Tools I've looked at, not too closely yet:
1. Druid - GUI to document data model and generate a varity of output, including PDF docs, multiple platform SQL code to create/maintain databases, Hibernate input definitions, etc.
2. Hibernate - tool that takes data model/database input and provides "easy" Java Class interface to the underlying database.
3. Torque - looks to do similiar functions to Hibernate, but I have the feeling I do not understand the full functions of either of these tools to actually compare.
I'm thinking that Druid would probably be fine as a solution for data documentation and it would be interesting to see if we could really leverage having our model in Druid by using Hibernate and/or Torque - this is the part that will take a little play time, I think. Also, if we decide on any of these tools, we then need to revisit our project database and core design docs.
So, please correct and enlighten me on my defintion of the issues and the short versions of the tools functions. And if you have the time to research and test this, that would be very helpful too.
One more fundamental issue is what domain you want to be doing your modeling in -- the object domain or the relational domain. The GDM was done as an E/R model, so that's where I started to allow easy comparison with the pre-existing GDM 1.1 model, but I think the right direction to go is to model in the object domain, then map back to the relational domain using a ORM tool like Hibernate. All the cruft like M:N tables for linking are just due to the relational model and wouldn't even show up in an object model. Hibernate can figure out automatically when to generate them.
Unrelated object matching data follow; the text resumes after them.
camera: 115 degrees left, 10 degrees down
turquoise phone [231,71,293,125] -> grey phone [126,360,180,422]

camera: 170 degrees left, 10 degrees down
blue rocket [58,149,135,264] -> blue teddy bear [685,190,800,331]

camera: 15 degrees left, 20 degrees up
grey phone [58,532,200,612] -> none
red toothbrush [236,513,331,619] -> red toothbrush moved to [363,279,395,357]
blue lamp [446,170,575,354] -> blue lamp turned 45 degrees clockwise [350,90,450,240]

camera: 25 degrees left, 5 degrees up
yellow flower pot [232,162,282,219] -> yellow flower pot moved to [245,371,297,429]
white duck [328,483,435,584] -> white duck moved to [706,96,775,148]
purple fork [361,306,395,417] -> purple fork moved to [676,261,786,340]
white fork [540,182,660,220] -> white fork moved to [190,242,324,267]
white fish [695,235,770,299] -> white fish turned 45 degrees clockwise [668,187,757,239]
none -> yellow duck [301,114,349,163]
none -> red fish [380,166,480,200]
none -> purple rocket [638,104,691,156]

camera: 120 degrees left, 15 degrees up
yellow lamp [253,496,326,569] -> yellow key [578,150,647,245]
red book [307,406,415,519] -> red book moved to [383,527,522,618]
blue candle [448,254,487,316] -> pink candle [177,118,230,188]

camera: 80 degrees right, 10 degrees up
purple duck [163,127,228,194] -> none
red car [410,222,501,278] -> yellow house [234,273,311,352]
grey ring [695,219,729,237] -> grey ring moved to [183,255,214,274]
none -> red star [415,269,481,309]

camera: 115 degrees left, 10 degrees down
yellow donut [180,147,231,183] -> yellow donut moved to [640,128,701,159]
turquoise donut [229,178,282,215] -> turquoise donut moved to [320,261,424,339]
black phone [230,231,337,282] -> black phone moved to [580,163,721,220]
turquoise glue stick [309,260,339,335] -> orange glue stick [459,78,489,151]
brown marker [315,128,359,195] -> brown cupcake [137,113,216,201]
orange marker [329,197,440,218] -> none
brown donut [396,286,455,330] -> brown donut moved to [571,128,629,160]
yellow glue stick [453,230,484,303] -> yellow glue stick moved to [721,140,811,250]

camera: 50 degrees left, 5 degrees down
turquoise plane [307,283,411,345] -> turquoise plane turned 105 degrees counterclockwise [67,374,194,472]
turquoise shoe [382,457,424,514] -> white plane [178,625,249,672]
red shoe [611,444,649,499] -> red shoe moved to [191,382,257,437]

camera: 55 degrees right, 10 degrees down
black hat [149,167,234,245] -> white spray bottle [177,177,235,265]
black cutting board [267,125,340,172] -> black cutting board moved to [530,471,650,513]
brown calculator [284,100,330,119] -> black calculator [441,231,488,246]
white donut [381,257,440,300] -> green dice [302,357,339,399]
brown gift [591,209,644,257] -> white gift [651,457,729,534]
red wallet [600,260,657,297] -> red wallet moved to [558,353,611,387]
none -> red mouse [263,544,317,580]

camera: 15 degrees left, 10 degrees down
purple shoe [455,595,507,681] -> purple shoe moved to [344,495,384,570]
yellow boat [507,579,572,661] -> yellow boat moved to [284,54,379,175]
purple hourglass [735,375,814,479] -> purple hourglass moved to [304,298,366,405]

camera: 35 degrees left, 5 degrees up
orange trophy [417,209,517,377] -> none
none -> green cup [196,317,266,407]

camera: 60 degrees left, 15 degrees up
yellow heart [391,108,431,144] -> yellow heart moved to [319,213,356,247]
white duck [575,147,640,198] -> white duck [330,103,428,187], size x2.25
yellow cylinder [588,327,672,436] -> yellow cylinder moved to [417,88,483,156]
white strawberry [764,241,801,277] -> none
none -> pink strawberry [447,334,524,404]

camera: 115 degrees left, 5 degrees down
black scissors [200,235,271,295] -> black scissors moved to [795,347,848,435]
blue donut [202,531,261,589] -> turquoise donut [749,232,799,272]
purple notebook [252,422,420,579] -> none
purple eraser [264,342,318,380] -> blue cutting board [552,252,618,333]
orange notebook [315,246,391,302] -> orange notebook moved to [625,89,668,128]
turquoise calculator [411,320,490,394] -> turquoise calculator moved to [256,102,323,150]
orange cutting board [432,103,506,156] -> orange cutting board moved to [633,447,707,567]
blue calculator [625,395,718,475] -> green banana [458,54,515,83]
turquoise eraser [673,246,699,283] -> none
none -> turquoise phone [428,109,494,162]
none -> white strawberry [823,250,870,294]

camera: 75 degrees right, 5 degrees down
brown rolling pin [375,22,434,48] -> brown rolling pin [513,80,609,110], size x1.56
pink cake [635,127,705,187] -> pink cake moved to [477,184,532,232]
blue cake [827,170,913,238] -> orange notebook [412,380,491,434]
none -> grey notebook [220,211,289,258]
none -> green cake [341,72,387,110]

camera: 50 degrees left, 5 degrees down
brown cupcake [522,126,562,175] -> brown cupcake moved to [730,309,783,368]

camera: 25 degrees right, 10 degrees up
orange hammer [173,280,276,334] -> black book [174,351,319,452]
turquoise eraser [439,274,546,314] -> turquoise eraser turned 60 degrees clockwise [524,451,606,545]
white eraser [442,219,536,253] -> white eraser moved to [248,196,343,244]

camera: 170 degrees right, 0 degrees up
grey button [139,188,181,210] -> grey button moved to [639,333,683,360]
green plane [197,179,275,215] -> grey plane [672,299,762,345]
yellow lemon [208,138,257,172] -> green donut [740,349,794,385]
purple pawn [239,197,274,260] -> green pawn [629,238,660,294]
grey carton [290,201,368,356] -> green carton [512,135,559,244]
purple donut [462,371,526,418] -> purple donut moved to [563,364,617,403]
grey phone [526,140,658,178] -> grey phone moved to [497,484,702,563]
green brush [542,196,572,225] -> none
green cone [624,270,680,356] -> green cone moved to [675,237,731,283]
Using the terminology on this page http://www.hibernate.org/199.html the process would be "bottom up" to bootstrap from GDM 1.1 then take the resulting result Java object skeleton and use it as the basis for refinement and fleshing out before regenerating things top-down. You can see the roundtrip cycle here http://www.hibernate.org/102.html
I think the main thing is to be able to easily move between design, documentation, and coding tasks and hopefully generate all required artifacts from a single machine readable version of the design.
I like that Holy Grail - one file defining the data structure and all needed output comes from that.
I've been working a little with Druid and have downloaded Hibernate - still struggling a bit with some of the concepts and and workflow of the tools, but I do like the overall idea.
By the way, feel free to share any experimental files via the CVS /doc/design directory - that way we can look over each other's work and see how actually sharing these work products might work.